How do the lines below between the ones holding "25 | 5 | 90 |" and "0 | 92 | 368 |", inclusive, read? Give them again exactly, with no other lines.

***** Data under study *****

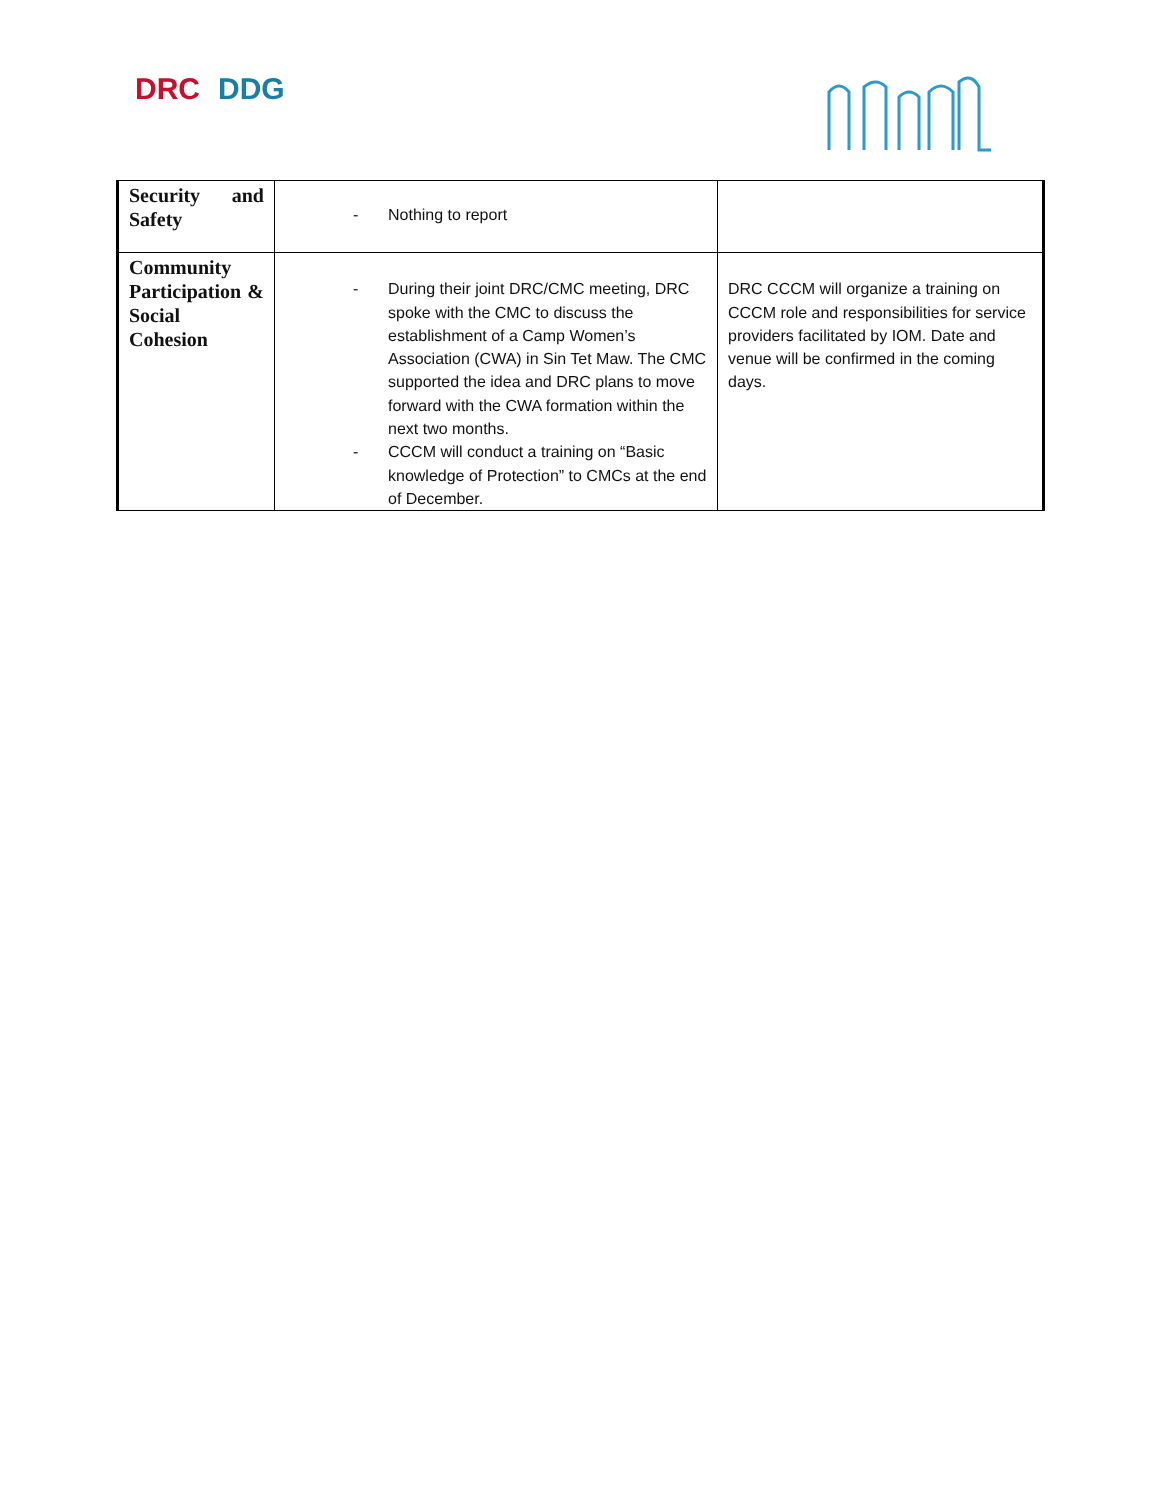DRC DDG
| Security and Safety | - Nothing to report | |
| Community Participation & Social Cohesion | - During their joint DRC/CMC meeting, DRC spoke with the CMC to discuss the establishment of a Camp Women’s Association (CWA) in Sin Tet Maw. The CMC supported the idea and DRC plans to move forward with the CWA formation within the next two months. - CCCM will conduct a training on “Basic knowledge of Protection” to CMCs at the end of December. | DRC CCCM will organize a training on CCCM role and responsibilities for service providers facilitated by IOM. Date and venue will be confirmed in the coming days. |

*****
***** Data under study *****

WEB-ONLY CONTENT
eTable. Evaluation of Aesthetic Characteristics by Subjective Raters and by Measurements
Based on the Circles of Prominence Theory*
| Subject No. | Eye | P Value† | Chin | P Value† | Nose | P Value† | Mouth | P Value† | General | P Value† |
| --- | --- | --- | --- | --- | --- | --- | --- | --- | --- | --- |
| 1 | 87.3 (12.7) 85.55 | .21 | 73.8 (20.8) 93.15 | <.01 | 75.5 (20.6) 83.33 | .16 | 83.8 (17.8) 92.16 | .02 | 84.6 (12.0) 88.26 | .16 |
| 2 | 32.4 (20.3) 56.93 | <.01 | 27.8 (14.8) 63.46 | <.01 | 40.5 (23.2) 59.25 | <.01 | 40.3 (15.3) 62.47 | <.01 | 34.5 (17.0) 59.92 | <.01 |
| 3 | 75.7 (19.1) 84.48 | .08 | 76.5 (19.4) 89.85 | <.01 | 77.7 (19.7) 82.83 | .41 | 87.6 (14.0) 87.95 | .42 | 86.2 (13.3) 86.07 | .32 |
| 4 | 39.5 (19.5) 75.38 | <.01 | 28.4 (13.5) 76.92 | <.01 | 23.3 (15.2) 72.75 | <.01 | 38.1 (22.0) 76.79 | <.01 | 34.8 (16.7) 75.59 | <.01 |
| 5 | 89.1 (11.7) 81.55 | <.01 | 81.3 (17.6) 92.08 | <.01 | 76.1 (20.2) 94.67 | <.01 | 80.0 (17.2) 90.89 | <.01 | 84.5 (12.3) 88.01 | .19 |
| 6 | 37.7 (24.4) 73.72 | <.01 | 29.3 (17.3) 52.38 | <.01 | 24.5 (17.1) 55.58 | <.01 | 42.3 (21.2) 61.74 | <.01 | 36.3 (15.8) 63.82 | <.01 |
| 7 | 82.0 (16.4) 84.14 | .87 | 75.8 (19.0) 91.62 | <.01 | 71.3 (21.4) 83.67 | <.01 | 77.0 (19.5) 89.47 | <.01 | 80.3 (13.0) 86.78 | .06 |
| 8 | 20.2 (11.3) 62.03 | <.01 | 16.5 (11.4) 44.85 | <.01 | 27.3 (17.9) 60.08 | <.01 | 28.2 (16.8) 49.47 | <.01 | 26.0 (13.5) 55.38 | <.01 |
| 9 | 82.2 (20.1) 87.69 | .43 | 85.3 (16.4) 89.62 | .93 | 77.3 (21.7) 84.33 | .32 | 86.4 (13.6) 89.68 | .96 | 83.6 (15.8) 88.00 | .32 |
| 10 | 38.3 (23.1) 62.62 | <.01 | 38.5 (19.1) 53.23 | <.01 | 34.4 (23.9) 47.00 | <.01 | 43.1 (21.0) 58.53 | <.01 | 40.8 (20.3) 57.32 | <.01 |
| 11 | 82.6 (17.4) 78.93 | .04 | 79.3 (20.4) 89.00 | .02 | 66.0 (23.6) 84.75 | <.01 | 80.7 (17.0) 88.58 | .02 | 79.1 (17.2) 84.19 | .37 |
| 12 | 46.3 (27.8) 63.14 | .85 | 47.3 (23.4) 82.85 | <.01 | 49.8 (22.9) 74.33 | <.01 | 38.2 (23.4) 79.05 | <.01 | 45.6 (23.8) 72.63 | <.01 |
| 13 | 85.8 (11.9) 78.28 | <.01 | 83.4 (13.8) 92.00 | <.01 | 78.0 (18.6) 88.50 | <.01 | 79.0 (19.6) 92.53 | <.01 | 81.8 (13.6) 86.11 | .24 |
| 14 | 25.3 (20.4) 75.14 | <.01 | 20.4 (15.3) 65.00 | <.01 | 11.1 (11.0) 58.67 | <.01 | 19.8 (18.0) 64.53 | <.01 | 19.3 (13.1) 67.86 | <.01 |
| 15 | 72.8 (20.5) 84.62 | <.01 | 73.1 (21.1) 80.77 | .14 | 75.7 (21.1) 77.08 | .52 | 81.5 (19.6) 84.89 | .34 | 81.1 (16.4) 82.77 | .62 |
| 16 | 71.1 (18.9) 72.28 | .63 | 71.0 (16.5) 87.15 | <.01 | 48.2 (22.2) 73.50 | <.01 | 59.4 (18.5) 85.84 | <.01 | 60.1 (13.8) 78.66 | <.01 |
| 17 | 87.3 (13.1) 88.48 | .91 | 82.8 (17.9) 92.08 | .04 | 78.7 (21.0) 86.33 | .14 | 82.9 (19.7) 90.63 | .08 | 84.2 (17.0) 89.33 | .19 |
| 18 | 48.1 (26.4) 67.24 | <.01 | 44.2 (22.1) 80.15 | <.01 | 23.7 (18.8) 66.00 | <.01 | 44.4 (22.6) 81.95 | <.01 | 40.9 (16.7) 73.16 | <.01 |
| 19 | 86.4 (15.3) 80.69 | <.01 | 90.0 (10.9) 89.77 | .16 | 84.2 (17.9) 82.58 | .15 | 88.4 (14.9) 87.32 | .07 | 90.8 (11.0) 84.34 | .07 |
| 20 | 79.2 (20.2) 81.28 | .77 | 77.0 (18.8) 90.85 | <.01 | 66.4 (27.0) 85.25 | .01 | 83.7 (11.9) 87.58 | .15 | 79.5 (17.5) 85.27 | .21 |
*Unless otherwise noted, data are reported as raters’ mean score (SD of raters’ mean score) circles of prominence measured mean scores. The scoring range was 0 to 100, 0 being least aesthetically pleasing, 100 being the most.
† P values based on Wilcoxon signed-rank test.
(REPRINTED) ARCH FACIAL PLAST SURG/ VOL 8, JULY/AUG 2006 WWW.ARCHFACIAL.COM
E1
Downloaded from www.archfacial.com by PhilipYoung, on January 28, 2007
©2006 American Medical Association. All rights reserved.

*****
***** Data under study *****

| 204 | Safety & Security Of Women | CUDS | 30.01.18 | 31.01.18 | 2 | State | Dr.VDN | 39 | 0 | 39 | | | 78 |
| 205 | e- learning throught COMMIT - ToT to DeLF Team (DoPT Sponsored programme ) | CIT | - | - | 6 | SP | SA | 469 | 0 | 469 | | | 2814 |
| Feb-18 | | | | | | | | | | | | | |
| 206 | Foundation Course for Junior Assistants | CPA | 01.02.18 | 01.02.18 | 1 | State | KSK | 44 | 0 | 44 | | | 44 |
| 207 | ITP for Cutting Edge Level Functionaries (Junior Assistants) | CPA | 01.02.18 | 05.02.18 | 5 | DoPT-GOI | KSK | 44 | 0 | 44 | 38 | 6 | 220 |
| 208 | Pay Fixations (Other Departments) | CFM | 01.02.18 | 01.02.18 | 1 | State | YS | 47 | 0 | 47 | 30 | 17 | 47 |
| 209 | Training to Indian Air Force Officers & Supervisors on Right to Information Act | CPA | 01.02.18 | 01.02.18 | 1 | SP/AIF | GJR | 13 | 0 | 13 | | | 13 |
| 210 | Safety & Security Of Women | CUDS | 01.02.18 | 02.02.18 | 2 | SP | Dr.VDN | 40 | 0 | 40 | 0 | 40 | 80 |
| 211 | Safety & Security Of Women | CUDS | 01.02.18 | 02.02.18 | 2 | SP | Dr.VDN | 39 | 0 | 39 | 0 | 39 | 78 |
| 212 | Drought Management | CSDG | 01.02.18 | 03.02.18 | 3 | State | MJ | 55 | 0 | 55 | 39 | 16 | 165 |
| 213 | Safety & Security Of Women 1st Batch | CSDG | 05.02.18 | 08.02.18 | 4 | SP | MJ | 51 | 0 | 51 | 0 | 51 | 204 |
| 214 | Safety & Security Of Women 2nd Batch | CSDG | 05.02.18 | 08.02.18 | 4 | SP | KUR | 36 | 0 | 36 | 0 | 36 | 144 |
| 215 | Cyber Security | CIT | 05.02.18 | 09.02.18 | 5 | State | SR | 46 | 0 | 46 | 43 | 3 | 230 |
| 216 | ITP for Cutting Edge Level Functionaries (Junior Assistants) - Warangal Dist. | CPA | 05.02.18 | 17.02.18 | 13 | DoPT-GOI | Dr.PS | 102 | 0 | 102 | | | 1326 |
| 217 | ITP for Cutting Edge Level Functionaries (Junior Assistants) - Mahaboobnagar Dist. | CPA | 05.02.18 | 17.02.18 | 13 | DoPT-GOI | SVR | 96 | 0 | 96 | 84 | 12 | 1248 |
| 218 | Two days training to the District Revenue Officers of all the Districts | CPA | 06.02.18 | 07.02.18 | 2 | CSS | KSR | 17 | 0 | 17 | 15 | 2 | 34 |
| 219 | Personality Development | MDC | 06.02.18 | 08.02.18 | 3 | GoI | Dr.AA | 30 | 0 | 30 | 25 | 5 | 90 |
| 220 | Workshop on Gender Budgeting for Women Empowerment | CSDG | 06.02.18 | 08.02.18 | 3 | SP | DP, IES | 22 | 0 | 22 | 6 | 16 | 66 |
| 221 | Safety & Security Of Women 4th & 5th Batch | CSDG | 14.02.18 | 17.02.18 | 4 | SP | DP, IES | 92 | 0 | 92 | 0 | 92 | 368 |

*****

Exercise output:
| 219 | Personality Development | MDC | 06.02.18 | 08.02.18 | 3 | GoI | Dr.AA | 30 | 0 | 30 | 25 | 5 | 90 |
| 220 | Workshop on Gender Budgeting for Women Empowerment | CSDG | 06.02.18 | 08.02.18 | 3 | SP | DP, IES | 22 | 0 | 22 | 6 | 16 | 66 |
| 221 | Safety & Security Of Women 4th & 5th Batch | CSDG | 14.02.18 | 17.02.18 | 4 | SP | DP, IES | 92 | 0 | 92 | 0 | 92 | 368 |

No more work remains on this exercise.